TO DO
Restate word for word the lines of the listing below, from its first line through the line with "Công ty TNHH ĐẦU TƯ TM & XD NASA là nhà", without the pictures.

════════

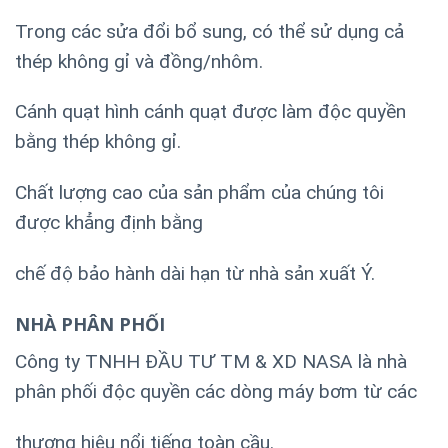
Trong các sửa đổi bổ sung, có thể sử dụng cả
thép không gỉ và đồng/nhôm.
Cánh quạt hình cánh quạt được làm độc quyền
bằng thép không gỉ.
Chất lượng cao của sản phẩm của chúng tôi
được khẳng định bằng
chế độ bảo hành dài hạn từ nhà sản xuất Ý.
NHÀ PHÂN PHỐI
Công ty TNHH ĐẦU TƯ TM & XD NASA là nhà
phân phối độc quyền các dòng máy bơm từ các
thương hiệu nổi tiếng toàn cầu.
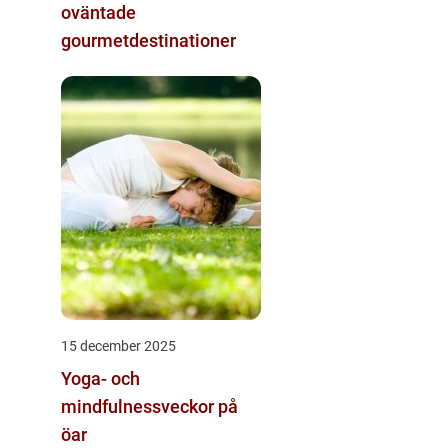
oväntade
gourmetdestinationer
15 december 2025
Yoga- och
mindfulnessveckor på
öar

════════

SOLUTION TO THIS EXERCISE
Trong các sửa đổi bổ sung, có thể sử dụng cả
thép không gỉ và đồng/nhôm.
Cánh quạt hình cánh quạt được làm độc quyền
bằng thép không gỉ.
Chất lượng cao của sản phẩm của chúng tôi
được khẳng định bằng
chế độ bảo hành dài hạn từ nhà sản xuất Ý.
NHÀ PHÂN PHỐI
Công ty TNHH ĐẦU TƯ TM & XD NASA là nhà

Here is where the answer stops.